### ACTIVITY
List the lines of this listing that hold the word "Lindesberg".

____________

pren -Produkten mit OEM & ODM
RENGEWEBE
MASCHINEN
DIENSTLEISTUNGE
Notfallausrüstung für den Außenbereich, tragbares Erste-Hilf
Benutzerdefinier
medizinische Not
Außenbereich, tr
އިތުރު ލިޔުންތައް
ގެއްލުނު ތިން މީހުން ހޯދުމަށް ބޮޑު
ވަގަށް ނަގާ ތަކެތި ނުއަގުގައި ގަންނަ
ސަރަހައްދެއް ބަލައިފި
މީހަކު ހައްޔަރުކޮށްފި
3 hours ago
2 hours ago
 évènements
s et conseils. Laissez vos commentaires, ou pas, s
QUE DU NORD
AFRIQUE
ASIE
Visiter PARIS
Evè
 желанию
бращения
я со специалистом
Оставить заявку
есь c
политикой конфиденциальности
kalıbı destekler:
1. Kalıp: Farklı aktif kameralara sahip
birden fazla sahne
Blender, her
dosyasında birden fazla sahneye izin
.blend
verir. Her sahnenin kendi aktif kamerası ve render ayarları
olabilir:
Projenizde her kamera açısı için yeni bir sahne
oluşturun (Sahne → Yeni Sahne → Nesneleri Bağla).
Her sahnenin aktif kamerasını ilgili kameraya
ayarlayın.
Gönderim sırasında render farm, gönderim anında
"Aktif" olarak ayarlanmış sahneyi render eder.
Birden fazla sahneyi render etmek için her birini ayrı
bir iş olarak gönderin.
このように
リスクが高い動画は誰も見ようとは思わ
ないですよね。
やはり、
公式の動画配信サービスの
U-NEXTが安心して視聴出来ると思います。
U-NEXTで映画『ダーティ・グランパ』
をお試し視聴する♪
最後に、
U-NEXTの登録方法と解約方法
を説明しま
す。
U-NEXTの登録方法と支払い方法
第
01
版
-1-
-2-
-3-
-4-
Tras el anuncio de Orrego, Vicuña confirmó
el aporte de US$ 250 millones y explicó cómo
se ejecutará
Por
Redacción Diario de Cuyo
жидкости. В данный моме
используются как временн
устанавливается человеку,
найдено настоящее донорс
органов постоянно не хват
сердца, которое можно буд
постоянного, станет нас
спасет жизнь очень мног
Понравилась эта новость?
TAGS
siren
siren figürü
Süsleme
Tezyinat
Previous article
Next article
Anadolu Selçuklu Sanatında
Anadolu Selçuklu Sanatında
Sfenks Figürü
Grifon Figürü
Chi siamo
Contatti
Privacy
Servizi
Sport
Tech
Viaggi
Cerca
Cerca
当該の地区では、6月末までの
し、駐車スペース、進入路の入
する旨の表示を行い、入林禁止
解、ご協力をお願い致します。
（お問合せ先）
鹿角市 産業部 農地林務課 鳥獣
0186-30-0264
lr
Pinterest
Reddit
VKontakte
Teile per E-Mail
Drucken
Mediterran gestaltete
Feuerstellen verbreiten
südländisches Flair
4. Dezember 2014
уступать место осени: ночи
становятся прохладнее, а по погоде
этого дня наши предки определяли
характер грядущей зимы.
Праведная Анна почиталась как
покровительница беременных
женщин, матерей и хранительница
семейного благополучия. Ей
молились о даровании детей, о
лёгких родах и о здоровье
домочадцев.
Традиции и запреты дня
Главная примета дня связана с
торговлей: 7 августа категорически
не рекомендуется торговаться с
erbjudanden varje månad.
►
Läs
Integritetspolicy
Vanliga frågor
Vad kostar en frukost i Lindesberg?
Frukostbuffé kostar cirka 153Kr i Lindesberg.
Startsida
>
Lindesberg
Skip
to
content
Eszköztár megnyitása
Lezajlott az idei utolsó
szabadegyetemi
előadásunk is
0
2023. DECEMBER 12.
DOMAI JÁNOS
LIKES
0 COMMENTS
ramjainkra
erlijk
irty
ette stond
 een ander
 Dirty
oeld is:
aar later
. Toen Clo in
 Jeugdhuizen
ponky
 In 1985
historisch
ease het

____________

### TASK RESULT
Vad kostar en frukost i Lindesberg?
Frukostbuffé kostar cirka 153Kr i Lindesberg.
Lindesberg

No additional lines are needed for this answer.